Surplus fetish: The political economy of the surplus, deficit and debt

by David Richardson

The federal budget presents a complex management puzzle that all governments have to address and explain to the electorate. Sometimes concepts are borrowed from the corporate sector and sometimes analogies are made with the household sector; the Howard Government, in particular, imported numerous corporate accounting concepts. But often these concepts are applied uncritically and inappropriately. By way of discussing the budget balance, surpluses, deficits and the debt outcome, this paper addresses some of those inappropriate usages and their consequences.

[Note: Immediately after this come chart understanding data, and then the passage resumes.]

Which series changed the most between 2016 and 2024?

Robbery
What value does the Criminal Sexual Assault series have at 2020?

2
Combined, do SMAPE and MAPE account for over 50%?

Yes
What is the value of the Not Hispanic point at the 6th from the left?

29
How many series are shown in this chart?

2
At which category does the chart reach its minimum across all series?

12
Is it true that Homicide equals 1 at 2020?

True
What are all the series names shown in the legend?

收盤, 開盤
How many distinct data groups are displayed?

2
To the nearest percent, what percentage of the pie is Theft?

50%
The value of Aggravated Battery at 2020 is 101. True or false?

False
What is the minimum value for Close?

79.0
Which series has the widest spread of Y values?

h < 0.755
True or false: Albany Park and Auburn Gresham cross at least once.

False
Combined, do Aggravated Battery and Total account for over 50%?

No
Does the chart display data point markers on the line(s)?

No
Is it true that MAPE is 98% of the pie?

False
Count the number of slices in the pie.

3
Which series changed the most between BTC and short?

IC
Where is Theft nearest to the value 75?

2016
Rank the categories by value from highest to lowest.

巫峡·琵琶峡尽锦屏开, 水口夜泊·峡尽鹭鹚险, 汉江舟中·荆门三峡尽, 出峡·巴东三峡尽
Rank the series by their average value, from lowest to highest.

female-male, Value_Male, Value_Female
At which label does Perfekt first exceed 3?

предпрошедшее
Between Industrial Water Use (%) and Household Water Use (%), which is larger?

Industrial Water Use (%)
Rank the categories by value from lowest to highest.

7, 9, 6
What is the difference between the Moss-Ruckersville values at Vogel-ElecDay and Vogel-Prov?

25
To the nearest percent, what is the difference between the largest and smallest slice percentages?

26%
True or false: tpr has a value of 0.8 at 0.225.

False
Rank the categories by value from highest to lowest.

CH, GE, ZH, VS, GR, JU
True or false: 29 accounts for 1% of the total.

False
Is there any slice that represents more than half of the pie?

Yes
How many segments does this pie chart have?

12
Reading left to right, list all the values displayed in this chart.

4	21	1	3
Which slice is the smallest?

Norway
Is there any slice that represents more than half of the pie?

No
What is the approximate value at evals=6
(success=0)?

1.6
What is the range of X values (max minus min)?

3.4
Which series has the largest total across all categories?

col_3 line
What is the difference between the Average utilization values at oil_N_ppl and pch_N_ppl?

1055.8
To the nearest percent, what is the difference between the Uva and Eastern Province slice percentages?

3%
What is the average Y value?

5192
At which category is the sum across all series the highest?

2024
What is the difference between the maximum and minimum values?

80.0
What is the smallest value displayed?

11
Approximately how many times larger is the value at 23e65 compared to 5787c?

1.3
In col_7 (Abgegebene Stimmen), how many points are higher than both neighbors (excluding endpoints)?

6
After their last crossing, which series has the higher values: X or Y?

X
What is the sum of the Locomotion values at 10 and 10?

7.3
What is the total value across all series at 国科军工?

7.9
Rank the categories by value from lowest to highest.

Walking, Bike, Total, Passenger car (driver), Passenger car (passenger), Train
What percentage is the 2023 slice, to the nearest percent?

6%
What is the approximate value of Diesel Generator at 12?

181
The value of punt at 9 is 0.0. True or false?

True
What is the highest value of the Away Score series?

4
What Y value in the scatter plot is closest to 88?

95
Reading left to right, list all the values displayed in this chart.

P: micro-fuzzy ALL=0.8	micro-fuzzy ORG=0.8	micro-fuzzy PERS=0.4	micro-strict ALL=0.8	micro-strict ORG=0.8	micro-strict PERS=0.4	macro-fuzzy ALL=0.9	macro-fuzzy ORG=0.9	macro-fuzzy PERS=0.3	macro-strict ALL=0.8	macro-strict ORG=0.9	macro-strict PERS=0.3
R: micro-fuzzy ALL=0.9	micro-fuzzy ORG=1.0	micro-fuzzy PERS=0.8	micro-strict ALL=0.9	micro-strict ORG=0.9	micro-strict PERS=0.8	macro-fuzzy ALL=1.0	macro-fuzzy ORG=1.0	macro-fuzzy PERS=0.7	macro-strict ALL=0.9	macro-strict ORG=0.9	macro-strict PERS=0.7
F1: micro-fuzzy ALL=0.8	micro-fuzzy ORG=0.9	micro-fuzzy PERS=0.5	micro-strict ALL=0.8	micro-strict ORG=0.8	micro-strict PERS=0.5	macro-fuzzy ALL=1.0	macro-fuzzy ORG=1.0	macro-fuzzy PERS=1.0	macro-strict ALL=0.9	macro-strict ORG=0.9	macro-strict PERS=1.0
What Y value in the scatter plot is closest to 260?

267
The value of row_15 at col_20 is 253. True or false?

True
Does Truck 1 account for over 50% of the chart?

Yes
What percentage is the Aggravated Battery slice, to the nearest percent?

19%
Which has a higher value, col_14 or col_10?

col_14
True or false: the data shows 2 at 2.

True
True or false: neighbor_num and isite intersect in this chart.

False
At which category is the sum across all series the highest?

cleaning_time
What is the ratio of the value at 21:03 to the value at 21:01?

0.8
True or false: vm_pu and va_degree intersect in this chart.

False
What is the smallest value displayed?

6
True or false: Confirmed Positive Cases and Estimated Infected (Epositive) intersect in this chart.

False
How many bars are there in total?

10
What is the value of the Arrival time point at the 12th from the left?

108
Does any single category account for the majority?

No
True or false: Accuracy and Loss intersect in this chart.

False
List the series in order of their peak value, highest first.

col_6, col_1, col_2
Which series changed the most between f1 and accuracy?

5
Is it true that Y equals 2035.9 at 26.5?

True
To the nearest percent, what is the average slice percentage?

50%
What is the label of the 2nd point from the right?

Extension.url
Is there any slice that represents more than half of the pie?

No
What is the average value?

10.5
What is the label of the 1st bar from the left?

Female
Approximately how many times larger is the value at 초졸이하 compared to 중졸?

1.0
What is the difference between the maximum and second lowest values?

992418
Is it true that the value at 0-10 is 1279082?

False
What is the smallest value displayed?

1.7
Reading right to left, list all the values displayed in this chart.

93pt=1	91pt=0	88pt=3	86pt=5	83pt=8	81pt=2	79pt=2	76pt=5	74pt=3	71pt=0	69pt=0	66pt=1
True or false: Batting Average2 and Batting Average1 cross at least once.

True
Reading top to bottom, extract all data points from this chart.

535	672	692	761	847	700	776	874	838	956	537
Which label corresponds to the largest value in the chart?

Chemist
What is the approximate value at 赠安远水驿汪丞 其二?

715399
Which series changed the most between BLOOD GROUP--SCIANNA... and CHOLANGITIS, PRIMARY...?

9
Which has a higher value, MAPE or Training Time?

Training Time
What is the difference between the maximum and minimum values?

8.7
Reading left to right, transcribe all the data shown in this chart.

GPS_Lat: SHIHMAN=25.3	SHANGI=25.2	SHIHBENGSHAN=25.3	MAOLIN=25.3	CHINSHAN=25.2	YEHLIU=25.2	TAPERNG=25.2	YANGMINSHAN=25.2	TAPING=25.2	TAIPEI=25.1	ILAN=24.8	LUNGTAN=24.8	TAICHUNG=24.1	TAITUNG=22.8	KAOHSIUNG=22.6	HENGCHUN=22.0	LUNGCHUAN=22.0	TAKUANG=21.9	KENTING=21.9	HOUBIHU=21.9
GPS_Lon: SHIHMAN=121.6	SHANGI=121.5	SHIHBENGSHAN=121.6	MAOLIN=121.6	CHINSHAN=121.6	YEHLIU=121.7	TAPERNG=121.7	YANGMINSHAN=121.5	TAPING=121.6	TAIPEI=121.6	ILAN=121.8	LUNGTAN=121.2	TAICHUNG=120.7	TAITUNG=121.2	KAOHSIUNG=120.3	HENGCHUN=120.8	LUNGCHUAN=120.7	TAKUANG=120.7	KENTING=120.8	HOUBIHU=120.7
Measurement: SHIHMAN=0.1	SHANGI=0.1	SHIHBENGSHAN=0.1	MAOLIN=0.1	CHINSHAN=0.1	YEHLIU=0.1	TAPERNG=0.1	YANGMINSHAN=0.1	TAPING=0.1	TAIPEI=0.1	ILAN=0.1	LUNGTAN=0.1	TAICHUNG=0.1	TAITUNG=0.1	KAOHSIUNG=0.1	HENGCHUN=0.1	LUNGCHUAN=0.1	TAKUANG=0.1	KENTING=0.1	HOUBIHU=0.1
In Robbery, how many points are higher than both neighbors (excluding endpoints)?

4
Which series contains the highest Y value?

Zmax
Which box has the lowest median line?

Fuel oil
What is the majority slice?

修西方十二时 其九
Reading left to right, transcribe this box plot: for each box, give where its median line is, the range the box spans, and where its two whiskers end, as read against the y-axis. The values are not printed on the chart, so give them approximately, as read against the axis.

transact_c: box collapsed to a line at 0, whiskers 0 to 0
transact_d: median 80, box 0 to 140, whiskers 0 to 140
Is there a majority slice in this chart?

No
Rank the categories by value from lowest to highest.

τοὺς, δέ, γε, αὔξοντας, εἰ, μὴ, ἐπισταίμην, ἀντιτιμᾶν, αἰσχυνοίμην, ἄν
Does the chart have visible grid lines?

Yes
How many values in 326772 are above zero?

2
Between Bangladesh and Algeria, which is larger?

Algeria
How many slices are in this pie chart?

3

During the recent election campaign, both sides of the political debate paid homage to the virtues of a budget surplus, along with the associated views that deficits and debt are ‘bad’ and need to be reined in as soon as possible, and continue to do so. Budget one-upmanship has moved beyond the balanced-budget obsession of the 1990s to the new aim of producing an ongoing surplus, the bigger the better, under which it is taken for granted that everyone will be better off. Accordingly, the main focus of the economic debate is about bringing in a surplus as big and as soon as possible, preferably at least one per cent of GDP. However, as will be shown, the present commitment to a return to a surplus of at least one per cent of GDP can actually be seen as a commitment to tax the average taxpayer $1300 more than is necessary to fund government services.